Real Time Transport Protocol, or RTP for short, is a data transfer protocol designed specifically to exchange real-time sensitive, audio-visual data on IP-based networks. RTP is often used in Voice-over-IP telephony (VoIP telephony). IP-capable telephone systems therefore also feature the Real Time Transport Protocol. The first standardization was already recorded in 1996 in RFC 1889. Since 2003 RTP is a specification in RFC 3550.

The Real Time Transport Protocol is able to code multimedia data streams such as audio or video, divide them into packets and transmit them over an IP network. At transport level, Real Time Transport Protocol typically uses connectionless UDP (User Datagram Protocol). RTP allows data to be exchanged in Unicast as well as Multicast communication. In order to handle and meet the necessary Quality of Service parameters (QoS parameters) during the transfer, RTP partners with the Real Time Control Protocol (RTCP).
RTP has been established as the communication link standard for transmitting audio or video streams for the IP telephony protocols SIP and H.323.

Elements of the RTP header

Every RTP packet has a header which contains a variety of information related to the contents of the packet and its transfer. The header, for example, includes version and sequence numbers, the unique sender ID, time stamp and information about the data format. The remainder of the packet is payload. 
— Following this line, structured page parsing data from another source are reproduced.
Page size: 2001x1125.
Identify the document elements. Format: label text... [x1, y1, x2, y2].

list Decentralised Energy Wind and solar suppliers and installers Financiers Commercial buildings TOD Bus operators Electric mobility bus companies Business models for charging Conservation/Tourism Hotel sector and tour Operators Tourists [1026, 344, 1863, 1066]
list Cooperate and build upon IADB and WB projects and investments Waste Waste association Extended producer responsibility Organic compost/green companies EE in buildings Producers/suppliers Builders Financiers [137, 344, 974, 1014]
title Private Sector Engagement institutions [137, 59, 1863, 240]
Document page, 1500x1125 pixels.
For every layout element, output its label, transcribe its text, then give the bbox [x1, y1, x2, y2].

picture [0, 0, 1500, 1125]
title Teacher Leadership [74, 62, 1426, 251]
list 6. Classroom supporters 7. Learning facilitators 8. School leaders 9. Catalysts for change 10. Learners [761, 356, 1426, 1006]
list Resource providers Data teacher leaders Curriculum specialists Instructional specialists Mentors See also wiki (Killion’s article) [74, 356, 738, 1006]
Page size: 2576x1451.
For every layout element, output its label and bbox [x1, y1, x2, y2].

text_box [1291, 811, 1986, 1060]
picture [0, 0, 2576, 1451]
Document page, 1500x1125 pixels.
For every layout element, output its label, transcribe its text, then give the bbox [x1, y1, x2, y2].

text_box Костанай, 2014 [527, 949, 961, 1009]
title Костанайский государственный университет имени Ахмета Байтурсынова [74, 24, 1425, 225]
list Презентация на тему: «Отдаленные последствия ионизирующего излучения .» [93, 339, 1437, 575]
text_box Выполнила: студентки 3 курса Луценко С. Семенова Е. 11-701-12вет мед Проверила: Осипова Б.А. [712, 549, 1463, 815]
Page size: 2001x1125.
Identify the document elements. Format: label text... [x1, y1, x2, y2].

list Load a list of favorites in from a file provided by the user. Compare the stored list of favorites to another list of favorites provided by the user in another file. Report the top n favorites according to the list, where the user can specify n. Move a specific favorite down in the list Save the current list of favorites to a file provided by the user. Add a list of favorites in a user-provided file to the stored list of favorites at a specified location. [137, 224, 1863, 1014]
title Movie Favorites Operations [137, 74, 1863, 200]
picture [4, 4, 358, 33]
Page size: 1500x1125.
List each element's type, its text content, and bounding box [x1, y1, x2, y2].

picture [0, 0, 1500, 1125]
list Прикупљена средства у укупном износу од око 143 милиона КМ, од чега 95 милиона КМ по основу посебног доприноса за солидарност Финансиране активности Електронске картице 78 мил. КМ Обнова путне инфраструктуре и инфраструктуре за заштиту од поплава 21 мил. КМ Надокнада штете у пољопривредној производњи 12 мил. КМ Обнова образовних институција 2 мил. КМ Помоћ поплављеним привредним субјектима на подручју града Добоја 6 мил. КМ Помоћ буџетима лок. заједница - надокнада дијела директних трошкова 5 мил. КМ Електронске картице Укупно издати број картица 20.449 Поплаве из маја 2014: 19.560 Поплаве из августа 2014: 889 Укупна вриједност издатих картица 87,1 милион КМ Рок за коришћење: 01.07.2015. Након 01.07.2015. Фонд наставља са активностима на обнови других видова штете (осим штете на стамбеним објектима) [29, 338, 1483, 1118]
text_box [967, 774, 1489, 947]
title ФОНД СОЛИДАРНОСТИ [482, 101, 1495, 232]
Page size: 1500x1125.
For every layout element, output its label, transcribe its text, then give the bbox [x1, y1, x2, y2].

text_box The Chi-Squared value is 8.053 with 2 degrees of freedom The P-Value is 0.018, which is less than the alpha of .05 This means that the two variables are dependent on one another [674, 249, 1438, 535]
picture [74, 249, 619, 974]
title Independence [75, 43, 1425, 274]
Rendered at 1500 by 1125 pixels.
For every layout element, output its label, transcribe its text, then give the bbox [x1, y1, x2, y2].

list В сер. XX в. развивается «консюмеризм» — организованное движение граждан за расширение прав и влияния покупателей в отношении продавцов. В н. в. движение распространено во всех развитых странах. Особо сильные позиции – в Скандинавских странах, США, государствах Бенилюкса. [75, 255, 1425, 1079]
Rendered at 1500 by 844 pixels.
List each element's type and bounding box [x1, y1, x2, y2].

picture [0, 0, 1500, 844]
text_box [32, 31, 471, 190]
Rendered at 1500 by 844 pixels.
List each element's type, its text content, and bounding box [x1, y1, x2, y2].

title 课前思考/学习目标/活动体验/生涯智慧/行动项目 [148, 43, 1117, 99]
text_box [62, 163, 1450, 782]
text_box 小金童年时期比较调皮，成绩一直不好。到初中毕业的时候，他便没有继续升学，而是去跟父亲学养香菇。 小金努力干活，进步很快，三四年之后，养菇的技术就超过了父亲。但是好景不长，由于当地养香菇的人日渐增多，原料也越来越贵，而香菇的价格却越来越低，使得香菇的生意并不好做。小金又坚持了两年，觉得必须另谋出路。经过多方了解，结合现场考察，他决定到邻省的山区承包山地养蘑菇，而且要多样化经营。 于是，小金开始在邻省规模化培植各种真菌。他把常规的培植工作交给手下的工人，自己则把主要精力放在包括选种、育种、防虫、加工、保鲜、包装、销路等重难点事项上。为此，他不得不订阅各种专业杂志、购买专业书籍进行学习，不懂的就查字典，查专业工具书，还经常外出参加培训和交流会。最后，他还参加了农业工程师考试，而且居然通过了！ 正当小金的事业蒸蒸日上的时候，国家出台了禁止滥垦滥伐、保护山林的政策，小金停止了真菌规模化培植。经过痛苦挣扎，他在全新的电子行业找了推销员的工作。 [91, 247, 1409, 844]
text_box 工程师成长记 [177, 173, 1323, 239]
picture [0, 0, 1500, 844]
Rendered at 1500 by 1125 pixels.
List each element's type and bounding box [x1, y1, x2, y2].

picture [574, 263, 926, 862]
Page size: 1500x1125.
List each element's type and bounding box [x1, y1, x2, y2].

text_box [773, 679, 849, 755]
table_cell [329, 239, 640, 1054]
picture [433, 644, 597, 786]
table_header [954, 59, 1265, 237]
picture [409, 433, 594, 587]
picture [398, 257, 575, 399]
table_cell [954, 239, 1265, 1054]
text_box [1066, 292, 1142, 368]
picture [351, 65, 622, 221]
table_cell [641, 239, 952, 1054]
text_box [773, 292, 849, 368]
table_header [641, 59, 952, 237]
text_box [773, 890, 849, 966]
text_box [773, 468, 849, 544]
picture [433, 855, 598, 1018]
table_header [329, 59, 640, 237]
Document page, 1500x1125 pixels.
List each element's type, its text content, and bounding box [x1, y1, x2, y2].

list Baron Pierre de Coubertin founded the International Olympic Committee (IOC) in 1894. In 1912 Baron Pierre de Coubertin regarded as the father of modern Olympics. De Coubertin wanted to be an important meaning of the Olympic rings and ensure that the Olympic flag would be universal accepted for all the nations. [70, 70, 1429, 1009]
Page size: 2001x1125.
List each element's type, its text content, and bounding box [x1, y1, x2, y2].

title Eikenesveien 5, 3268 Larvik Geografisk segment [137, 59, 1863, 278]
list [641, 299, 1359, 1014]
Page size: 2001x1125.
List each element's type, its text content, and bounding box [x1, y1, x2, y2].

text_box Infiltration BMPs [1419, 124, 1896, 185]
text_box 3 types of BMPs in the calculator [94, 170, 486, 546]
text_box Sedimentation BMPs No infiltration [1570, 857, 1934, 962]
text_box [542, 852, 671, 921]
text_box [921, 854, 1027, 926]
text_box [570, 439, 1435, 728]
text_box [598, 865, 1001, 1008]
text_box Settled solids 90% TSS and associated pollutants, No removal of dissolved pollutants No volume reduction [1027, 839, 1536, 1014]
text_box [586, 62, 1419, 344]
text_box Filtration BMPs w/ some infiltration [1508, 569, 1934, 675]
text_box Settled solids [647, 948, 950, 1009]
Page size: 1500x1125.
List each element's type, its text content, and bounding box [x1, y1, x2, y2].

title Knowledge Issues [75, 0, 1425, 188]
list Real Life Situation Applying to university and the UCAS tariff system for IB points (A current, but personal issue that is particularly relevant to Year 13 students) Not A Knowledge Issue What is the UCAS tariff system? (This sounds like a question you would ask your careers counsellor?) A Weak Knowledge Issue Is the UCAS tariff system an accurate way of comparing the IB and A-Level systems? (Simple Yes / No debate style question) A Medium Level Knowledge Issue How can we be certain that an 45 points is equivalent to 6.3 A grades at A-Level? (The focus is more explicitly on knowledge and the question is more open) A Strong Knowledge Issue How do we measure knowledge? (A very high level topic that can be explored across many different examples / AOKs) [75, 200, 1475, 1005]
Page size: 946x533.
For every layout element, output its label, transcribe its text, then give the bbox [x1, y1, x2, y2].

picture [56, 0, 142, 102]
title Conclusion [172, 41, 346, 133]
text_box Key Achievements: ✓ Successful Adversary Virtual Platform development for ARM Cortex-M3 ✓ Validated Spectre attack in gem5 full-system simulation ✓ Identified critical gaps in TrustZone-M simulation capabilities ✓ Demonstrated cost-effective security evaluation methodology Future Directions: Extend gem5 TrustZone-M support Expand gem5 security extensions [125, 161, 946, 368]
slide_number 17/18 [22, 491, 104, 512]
Important components of the Real Time Transport Protocol architecture

Individual components are defined in the architecture of the Real Time Transport Protocol for transmitting media streams. The key components are the synchronization source, the translator and the mixer. Whilst the synchronization source represents the actual data source and tagged with a 32 bit identifier, the translator is able to forward RTP packets and if necessary modify the coding of the data to be transmitted. Lastly, the mixer can merge the data streams of multiple sources and forward them in a new data stream.